■ **Exercise**
Reproduce the data from its beginning through the line containing "family: Carabidae", substituting "vernacular name" for each occurrence of "common name" and leaving everything else unchanged.

------ The input

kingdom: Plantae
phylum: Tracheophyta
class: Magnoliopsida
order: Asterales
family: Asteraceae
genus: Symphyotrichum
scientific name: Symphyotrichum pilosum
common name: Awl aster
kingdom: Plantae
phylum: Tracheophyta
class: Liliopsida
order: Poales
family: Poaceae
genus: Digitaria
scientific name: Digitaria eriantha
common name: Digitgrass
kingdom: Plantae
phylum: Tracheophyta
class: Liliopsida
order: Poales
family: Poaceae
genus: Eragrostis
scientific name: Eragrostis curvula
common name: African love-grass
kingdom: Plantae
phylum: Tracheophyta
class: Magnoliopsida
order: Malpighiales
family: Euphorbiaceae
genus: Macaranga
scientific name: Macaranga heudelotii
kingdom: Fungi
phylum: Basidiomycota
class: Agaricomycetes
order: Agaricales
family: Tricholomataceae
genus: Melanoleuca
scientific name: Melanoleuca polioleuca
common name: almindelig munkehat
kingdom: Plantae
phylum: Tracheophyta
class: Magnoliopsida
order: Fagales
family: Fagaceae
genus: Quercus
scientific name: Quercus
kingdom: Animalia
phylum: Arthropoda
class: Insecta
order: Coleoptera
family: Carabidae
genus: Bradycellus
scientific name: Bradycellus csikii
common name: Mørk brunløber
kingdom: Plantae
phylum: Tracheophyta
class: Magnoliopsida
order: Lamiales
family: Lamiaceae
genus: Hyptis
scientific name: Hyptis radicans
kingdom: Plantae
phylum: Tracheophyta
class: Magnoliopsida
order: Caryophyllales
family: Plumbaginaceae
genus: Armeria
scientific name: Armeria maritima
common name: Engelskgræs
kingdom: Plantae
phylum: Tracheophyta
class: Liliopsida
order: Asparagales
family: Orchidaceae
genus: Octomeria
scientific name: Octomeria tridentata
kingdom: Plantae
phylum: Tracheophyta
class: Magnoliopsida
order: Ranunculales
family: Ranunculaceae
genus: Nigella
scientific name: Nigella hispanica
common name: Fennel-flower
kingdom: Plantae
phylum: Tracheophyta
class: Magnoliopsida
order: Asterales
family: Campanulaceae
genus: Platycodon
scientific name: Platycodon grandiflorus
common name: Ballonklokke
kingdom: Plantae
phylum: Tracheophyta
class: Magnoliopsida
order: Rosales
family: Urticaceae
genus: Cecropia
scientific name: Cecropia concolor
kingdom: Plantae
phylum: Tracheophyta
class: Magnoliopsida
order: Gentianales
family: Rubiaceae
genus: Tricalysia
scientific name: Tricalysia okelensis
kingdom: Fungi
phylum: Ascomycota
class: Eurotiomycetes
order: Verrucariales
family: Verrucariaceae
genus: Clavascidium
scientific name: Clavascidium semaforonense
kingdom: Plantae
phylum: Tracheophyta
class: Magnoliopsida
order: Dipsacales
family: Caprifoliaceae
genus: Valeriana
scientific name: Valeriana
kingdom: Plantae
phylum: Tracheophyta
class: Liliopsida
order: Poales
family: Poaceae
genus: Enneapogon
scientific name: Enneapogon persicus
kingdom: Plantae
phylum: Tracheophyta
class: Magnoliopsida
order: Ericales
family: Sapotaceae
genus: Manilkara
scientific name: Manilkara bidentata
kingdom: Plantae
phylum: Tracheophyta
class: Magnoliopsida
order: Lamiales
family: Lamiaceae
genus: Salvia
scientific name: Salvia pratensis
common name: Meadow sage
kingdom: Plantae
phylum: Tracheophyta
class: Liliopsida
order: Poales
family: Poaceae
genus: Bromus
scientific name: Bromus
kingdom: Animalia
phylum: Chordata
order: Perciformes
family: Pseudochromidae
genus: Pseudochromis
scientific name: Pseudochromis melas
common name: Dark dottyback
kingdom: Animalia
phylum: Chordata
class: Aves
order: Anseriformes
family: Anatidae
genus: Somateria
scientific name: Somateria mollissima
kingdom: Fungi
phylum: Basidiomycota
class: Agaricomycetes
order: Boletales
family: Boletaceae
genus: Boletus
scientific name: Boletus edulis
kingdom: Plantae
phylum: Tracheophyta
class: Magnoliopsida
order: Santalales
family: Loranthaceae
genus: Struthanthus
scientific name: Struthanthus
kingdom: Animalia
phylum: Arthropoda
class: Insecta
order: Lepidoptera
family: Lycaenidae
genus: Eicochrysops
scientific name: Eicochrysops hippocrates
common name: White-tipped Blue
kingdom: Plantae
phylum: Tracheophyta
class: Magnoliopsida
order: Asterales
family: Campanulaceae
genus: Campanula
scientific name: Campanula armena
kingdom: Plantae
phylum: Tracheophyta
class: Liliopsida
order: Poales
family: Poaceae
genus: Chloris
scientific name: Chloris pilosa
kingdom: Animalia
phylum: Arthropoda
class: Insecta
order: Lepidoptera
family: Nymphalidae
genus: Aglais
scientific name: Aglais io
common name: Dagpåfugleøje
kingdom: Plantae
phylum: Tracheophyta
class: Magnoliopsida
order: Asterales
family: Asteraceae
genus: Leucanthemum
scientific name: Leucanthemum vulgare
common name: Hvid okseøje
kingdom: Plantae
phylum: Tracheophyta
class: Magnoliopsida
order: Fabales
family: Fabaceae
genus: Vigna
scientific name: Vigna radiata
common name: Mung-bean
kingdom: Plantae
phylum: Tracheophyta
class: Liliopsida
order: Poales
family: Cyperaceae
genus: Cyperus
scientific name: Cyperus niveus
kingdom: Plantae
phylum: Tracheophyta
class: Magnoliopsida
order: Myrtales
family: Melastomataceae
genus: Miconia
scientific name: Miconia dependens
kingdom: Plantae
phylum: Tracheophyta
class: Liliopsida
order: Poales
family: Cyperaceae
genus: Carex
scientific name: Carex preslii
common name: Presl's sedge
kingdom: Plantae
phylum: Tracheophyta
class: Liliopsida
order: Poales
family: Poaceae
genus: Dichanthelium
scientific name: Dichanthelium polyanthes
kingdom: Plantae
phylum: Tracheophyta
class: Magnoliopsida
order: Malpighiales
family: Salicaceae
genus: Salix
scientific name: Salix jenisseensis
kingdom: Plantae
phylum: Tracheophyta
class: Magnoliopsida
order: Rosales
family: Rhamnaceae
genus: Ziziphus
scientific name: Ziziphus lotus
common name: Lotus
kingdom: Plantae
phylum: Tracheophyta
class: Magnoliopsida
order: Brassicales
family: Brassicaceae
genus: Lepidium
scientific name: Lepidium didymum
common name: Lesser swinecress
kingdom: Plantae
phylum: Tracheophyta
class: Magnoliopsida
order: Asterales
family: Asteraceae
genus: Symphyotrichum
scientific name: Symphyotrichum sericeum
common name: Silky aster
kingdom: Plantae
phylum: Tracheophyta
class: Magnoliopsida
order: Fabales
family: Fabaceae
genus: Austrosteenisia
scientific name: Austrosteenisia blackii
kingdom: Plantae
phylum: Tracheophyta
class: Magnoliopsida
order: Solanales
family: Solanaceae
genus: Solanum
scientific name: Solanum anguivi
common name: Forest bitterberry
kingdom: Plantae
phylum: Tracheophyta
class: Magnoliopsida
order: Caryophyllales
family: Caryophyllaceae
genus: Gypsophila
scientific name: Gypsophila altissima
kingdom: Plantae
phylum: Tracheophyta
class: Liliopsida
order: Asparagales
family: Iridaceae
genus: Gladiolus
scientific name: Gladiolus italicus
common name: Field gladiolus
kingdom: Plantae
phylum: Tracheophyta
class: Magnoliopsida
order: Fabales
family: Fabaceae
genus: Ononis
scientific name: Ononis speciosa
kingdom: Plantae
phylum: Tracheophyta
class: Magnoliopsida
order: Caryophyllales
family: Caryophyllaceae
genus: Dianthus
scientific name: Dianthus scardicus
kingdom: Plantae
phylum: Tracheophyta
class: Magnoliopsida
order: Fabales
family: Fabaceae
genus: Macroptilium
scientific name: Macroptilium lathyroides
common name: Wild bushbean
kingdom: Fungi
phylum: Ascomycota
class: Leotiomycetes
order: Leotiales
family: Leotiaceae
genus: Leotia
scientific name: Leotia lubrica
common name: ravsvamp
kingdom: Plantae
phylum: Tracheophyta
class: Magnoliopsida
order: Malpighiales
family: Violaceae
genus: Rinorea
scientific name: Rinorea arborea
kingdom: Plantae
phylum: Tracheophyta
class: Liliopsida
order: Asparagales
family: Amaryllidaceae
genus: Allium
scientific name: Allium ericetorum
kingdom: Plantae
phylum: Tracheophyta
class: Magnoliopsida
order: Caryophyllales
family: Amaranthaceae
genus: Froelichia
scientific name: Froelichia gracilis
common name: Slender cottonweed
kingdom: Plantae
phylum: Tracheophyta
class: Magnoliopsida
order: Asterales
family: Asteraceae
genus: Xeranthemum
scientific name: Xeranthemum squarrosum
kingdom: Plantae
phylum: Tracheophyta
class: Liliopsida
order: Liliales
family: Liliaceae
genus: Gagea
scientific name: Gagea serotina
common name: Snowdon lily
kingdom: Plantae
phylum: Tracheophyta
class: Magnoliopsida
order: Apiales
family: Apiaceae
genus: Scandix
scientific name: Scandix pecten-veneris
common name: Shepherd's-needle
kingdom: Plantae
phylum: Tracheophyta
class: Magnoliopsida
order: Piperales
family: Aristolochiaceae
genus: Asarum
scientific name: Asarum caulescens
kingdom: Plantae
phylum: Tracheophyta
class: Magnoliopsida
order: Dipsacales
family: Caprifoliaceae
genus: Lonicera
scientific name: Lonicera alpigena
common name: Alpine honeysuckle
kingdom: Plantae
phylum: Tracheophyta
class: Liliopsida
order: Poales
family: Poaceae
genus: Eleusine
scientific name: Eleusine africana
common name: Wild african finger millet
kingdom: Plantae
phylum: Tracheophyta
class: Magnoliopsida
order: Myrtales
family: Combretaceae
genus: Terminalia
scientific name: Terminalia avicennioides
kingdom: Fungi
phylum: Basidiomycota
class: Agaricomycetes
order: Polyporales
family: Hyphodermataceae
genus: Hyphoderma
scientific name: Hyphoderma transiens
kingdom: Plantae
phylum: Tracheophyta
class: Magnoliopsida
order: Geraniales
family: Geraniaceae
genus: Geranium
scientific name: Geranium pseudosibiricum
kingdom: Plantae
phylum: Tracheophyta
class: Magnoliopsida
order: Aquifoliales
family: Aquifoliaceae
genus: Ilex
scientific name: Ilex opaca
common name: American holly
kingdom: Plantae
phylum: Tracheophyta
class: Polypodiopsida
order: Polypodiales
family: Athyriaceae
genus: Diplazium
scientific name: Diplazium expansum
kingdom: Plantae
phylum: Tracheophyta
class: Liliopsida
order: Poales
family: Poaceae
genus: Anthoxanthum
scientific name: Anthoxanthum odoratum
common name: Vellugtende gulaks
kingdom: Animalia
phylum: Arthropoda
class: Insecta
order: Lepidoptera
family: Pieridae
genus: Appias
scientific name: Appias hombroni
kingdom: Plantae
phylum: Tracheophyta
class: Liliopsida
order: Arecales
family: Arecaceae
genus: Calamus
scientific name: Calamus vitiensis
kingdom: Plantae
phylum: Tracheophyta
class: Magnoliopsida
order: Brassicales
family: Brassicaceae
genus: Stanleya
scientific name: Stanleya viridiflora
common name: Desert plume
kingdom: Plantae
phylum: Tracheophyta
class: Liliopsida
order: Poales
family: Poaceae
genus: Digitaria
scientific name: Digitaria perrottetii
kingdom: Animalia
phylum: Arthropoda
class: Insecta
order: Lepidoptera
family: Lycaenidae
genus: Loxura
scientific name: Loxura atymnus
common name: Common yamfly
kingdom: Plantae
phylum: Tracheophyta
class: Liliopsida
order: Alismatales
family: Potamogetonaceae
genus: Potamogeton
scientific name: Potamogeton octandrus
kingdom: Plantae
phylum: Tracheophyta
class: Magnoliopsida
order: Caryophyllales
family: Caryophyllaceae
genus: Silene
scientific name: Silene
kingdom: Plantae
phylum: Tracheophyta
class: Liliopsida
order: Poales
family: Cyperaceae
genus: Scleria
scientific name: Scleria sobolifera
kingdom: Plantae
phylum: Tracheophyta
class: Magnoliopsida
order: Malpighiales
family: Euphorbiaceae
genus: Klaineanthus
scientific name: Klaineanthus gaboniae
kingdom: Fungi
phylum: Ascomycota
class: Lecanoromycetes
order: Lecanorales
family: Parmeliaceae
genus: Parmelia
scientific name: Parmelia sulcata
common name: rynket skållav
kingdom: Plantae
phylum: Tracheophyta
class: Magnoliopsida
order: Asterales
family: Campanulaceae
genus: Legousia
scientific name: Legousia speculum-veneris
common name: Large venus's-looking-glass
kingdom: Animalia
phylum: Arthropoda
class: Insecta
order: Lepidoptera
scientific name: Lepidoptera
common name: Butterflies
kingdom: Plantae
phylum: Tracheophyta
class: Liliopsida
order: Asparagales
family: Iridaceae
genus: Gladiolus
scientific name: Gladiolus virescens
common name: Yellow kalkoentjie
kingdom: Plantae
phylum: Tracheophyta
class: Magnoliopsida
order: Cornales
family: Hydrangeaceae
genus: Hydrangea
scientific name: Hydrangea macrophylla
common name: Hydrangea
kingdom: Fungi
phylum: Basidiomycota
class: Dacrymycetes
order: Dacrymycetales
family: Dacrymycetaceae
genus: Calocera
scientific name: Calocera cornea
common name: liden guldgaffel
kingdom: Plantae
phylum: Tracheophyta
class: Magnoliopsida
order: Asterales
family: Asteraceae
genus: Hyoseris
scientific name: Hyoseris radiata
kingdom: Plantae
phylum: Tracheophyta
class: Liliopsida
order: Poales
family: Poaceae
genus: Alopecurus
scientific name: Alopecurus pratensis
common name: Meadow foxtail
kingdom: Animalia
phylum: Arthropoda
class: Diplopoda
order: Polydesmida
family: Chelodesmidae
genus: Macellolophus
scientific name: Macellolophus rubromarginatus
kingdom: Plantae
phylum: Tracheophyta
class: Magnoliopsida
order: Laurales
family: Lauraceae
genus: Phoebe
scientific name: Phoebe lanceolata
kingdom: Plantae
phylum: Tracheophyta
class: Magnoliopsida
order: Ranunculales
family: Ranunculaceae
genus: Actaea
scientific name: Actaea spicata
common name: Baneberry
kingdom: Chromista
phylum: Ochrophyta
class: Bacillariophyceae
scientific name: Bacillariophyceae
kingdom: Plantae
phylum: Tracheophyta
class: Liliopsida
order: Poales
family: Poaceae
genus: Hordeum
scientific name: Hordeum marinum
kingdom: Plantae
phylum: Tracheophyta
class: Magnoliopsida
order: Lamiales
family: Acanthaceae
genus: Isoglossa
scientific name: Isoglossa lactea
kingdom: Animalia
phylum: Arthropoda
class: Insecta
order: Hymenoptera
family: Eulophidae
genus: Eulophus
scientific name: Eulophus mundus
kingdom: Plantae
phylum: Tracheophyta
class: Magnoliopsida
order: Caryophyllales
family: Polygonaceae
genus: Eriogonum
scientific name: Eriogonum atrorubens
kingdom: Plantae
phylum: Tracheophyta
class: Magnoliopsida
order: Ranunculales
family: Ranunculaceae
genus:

------------

■ **Response to the exercise**
kingdom: Plantae
phylum: Tracheophyta
class: Magnoliopsida
order: Asterales
family: Asteraceae
genus: Symphyotrichum
scientific name: Symphyotrichum pilosum
vernacular name: Awl aster
kingdom: Plantae
phylum: Tracheophyta
class: Liliopsida
order: Poales
family: Poaceae
genus: Digitaria
scientific name: Digitaria eriantha
vernacular name: Digitgrass
kingdom: Plantae
phylum: Tracheophyta
class: Liliopsida
order: Poales
family: Poaceae
genus: Eragrostis
scientific name: Eragrostis curvula
vernacular name: African love-grass
kingdom: Plantae
phylum: Tracheophyta
class: Magnoliopsida
order: Malpighiales
family: Euphorbiaceae
genus: Macaranga
scientific name: Macaranga heudelotii
kingdom: Fungi
phylum: Basidiomycota
class: Agaricomycetes
order: Agaricales
family: Tricholomataceae
genus: Melanoleuca
scientific name: Melanoleuca polioleuca
vernacular name: almindelig munkehat
kingdom: Plantae
phylum: Tracheophyta
class: Magnoliopsida
order: Fagales
family: Fagaceae
genus: Quercus
scientific name: Quercus
kingdom: Animalia
phylum: Arthropoda
class: Insecta
order: Coleoptera
family: Carabidae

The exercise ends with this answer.